Records from a collection:
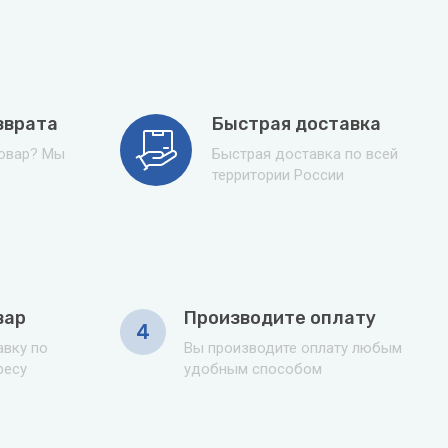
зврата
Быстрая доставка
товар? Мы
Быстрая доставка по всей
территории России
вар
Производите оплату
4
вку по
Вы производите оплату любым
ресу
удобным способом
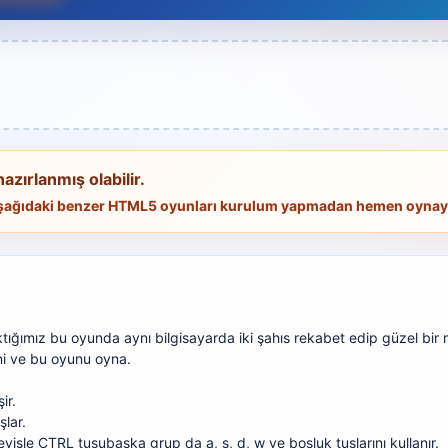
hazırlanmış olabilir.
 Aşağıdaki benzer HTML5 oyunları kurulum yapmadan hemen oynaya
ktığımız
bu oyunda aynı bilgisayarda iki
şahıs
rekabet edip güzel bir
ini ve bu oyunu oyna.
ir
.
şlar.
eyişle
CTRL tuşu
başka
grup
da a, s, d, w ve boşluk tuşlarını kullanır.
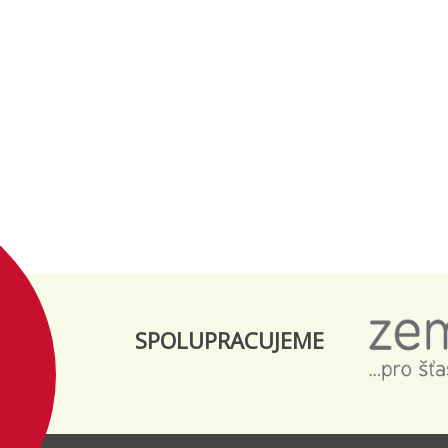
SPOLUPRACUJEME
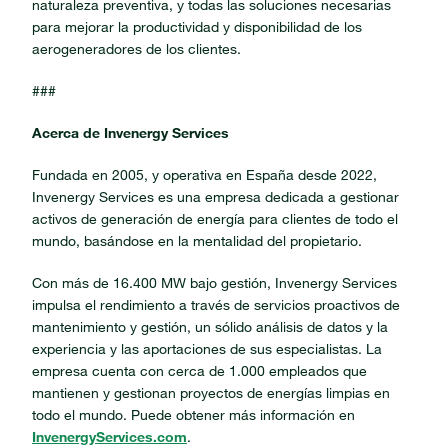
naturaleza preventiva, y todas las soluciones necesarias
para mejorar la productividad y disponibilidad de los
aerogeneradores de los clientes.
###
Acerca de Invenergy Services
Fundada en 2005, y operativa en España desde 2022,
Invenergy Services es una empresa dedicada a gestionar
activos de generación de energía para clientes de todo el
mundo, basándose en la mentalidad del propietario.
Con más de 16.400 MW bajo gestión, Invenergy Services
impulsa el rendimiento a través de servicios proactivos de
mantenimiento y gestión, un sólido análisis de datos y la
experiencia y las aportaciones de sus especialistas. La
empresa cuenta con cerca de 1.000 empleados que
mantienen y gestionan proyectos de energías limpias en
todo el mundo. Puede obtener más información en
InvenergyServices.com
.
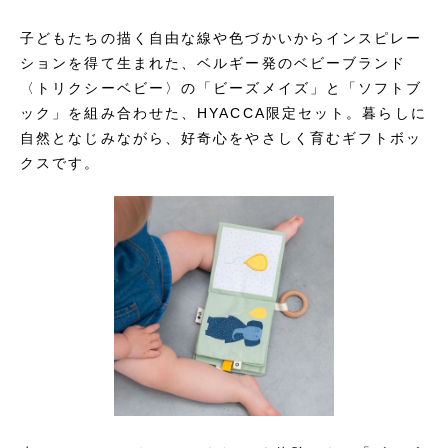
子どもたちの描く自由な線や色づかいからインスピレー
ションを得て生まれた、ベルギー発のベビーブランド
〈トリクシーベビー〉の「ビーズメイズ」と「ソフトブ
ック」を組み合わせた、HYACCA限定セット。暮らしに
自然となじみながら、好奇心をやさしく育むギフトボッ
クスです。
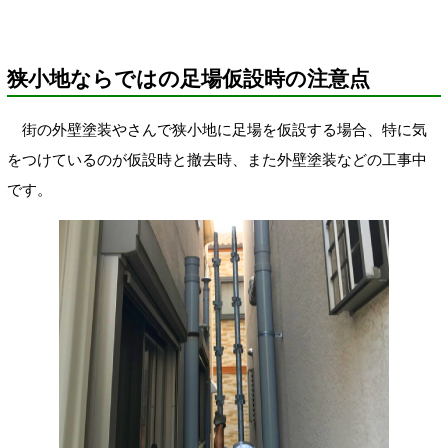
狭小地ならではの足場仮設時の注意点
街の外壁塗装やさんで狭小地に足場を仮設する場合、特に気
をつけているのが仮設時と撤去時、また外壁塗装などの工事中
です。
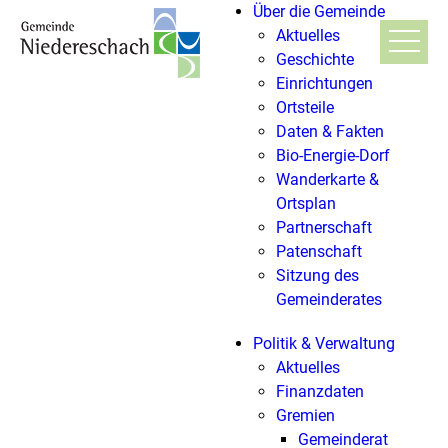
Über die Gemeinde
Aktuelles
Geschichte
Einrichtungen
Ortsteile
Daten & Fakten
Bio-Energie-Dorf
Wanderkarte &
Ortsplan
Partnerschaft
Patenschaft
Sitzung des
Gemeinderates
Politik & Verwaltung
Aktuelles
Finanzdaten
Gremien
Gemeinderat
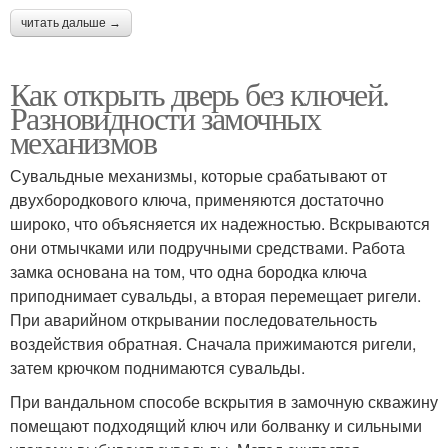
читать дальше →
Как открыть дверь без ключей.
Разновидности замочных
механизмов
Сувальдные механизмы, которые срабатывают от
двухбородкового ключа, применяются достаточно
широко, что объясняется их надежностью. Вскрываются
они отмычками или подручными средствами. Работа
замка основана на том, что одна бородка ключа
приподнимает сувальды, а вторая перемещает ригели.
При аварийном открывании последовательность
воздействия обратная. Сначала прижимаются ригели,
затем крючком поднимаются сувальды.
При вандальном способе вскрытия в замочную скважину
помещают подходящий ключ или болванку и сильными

REQUIREMENT: Write out every line of the listing above exactly as it appears, leaving out the pictures.

RESULT OF THE TASK:
зврата
Быстрая доставка
товар? Мы
Быстрая доставка по всей
территории России
вар
Производите оплату
4
вку по
Вы производите оплату любым
ресу
удобным способом
hazırlanmış olabilir.
 Aşağıdaki benzer HTML5 oyunları kurulum yapmadan hemen oynaya
ktığımız
bu oyunda aynı bilgisayarda iki
şahıs
rekabet edip güzel bir
ini ve bu oyunu oyna.
ir
.
şlar.
eyişle
CTRL tuşu
başka
grup
da a, s, d, w ve boşluk tuşlarını kullanır.
SPOLUPRACUJEME
naturaleza preventiva, y todas las soluciones necesarias
para mejorar la productividad y disponibilidad de los
aerogeneradores de los clientes.
###
Acerca de Invenergy Services
Fundada en 2005, y operativa en España desde 2022,
Invenergy Services es una empresa dedicada a gestionar
activos de generación de energía para clientes de todo el
mundo, basándose en la mentalidad del propietario.
Con más de 16.400 MW bajo gestión, Invenergy Services
impulsa el rendimiento a través de servicios proactivos de
mantenimiento y gestión, un sólido análisis de datos y la
experiencia y las aportaciones de sus especialistas. La
empresa cuenta con cerca de 1.000 empleados que
mantienen y gestionan proyectos de energías limpias en
todo el mundo. Puede obtener más información en
InvenergyServices.com
.
子どもたちの描く自由な線や色づかいからインスピレー
ションを得て生まれた、ベルギー発のベビーブランド
〈トリクシーベビー〉の「ビーズメイズ」と「ソフトブ
ック」を組み合わせた、HYACCA限定セット。暮らしに
自然となじみながら、好奇心をやさしく育むギフトボッ
クスです。
狭小地ならではの足場仮設時の注意点
街の外壁塗装やさんで狭小地に足場を仮設する場合、特に気
をつけているのが仮設時と撤去時、また外壁塗装などの工事中
です。
Über die Gemeinde
Aktuelles
Geschichte
Einrichtungen
Ortsteile
Daten & Fakten
Bio-Energie-Dorf
Wanderkarte &
Ortsplan
Partnerschaft
Patenschaft
Sitzung des
Gemeinderates
Politik & Verwaltung
Aktuelles
Finanzdaten
Gremien
Gemeinderat
читать дальше →
Как открыть дверь без ключей.
Разновидности замочных
механизмов
Сувальдные механизмы, которые срабатывают от
двухбородкового ключа, применяются достаточно
широко, что объясняется их надежностью. Вскрываются
они отмычками или подручными средствами. Работа
замка основана на том, что одна бородка ключа
приподнимает сувальды, а вторая перемещает ригели.
При аварийном открывании последовательность
воздействия обратная. Сначала прижимаются ригели,
затем крючком поднимаются сувальды.
При вандальном способе вскрытия в замочную скважину
помещают подходящий ключ или болванку и сильными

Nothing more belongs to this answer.